● What you are asked to do
Word for word, return the lines from the start of the entries below through the line that has "<!--If it doesn't Update properly-->".

Stored data entries
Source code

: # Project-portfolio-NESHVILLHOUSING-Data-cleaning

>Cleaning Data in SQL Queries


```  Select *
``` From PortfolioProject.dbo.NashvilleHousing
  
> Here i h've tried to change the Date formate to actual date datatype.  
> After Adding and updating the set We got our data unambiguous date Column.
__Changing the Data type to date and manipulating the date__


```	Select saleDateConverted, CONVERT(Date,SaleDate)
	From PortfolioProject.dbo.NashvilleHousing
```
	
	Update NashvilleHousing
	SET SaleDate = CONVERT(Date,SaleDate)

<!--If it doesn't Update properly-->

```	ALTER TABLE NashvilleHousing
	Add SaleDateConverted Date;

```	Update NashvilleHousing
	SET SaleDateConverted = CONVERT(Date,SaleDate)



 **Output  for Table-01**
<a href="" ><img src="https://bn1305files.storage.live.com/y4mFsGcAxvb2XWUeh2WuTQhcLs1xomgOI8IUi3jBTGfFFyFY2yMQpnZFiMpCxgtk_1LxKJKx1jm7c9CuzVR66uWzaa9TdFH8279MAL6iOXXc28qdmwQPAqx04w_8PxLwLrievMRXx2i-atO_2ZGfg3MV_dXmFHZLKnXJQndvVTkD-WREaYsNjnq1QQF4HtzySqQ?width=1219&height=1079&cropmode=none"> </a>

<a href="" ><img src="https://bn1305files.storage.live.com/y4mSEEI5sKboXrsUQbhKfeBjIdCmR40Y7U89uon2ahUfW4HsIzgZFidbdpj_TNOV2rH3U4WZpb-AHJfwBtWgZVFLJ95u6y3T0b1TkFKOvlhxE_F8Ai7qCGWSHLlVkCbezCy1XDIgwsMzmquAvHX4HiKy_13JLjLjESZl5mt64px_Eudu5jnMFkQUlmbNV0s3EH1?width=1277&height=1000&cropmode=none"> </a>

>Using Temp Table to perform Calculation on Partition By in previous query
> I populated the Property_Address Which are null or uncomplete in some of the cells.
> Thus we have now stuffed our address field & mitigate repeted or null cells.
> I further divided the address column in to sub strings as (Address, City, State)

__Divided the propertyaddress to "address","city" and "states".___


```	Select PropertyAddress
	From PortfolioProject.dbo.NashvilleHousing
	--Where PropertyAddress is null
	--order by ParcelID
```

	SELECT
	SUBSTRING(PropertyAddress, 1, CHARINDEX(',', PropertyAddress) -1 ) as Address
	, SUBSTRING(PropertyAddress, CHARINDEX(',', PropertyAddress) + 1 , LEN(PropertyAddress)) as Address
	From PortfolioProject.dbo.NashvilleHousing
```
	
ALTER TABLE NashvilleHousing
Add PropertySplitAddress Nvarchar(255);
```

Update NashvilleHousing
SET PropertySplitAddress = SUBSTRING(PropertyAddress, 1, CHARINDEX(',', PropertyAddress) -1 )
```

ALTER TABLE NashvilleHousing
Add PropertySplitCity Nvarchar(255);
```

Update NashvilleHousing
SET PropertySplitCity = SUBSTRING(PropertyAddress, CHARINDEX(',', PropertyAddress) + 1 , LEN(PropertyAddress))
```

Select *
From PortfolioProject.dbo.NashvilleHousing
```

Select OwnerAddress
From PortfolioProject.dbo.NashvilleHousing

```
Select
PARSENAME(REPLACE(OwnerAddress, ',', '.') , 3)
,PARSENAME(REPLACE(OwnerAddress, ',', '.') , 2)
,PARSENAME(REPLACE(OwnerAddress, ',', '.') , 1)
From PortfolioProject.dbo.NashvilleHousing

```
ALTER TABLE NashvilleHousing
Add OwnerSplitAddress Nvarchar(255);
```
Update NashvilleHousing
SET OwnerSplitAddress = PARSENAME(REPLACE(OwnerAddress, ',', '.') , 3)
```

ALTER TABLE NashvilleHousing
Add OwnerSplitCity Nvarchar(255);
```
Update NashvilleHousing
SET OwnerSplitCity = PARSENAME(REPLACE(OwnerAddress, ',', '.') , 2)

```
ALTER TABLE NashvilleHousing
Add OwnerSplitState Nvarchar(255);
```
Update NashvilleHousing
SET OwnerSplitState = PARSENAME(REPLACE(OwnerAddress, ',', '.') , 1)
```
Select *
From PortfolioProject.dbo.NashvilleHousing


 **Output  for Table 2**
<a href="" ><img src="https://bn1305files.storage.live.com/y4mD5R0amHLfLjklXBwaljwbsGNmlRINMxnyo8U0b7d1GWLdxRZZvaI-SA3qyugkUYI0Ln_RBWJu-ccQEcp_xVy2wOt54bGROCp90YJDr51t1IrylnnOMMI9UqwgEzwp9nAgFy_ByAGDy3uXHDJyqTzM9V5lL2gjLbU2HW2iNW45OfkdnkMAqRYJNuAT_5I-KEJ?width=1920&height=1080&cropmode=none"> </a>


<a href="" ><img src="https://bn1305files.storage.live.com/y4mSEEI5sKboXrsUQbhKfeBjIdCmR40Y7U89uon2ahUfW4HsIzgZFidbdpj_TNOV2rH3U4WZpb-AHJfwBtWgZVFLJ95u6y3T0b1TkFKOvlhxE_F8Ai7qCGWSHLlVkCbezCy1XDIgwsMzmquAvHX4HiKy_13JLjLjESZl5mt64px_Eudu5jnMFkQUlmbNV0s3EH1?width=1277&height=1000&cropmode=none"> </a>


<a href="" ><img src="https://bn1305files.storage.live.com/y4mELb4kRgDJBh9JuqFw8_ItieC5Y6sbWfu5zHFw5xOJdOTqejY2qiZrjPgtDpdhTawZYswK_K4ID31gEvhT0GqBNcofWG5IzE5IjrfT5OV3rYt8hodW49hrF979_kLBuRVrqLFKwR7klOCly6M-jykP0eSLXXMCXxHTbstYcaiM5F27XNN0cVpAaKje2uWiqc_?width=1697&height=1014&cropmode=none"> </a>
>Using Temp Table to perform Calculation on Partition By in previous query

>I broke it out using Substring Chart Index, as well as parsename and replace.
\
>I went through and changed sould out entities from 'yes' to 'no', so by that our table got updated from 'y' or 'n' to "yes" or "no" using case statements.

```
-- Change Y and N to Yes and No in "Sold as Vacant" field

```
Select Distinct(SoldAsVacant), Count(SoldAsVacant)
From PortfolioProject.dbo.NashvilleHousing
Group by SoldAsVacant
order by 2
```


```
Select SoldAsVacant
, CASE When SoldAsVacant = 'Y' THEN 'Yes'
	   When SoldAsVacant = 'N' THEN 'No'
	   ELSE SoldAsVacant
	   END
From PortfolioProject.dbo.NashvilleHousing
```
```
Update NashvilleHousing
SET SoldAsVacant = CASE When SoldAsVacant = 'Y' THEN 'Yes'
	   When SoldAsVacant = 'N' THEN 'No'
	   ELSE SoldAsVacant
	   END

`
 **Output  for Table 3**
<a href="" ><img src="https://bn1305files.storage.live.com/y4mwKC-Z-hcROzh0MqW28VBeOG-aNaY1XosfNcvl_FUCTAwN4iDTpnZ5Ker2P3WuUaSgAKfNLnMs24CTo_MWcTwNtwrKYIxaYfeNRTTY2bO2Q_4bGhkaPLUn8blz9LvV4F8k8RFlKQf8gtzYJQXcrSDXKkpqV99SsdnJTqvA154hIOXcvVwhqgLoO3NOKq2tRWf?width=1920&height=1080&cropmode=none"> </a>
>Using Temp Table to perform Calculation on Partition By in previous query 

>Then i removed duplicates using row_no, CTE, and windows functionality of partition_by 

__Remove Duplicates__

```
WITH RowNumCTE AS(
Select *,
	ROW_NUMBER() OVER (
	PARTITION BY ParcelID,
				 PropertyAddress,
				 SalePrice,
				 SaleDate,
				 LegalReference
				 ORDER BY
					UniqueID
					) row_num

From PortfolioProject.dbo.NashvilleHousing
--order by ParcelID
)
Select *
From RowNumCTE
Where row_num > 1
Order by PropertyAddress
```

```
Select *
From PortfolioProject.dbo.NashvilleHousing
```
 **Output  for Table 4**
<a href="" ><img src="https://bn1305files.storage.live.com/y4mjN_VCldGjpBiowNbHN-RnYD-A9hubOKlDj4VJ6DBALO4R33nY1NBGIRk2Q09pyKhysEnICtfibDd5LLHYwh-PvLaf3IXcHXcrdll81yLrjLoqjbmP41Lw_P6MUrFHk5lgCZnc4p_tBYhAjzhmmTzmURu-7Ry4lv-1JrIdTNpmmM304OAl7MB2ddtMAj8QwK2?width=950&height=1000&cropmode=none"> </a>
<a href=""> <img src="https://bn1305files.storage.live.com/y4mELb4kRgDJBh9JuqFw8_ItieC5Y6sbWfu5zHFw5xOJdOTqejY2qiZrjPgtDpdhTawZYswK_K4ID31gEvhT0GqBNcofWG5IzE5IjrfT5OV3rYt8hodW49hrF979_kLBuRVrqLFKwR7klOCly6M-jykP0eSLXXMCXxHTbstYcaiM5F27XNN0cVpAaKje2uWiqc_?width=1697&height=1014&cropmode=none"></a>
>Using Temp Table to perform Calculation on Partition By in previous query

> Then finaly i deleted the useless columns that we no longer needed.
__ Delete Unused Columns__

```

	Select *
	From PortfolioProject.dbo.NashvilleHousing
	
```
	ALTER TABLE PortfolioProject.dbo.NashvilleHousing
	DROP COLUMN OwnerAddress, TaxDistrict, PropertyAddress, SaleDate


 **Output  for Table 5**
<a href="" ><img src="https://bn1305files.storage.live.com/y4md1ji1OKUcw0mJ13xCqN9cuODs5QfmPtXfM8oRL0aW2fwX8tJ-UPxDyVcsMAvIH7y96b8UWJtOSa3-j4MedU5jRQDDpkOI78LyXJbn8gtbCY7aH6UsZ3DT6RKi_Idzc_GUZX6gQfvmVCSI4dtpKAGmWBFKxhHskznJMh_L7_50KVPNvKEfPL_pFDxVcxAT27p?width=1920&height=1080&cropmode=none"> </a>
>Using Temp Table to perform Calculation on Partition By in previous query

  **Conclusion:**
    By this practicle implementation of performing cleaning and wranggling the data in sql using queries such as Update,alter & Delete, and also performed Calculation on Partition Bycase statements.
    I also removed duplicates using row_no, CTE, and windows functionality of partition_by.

● Exercise solution
Source code

: # Project-portfolio-NESHVILLHOUSING-Data-cleaning

>Cleaning Data in SQL Queries


```  Select *
``` From PortfolioProject.dbo.NashvilleHousing
  
> Here i h've tried to change the Date formate to actual date datatype.  
> After Adding and updating the set We got our data unambiguous date Column.
__Changing the Data type to date and manipulating the date__


```	Select saleDateConverted, CONVERT(Date,SaleDate)
	From PortfolioProject.dbo.NashvilleHousing
```
	
	Update NashvilleHousing
	SET SaleDate = CONVERT(Date,SaleDate)

<!--If it doesn't Update properly-->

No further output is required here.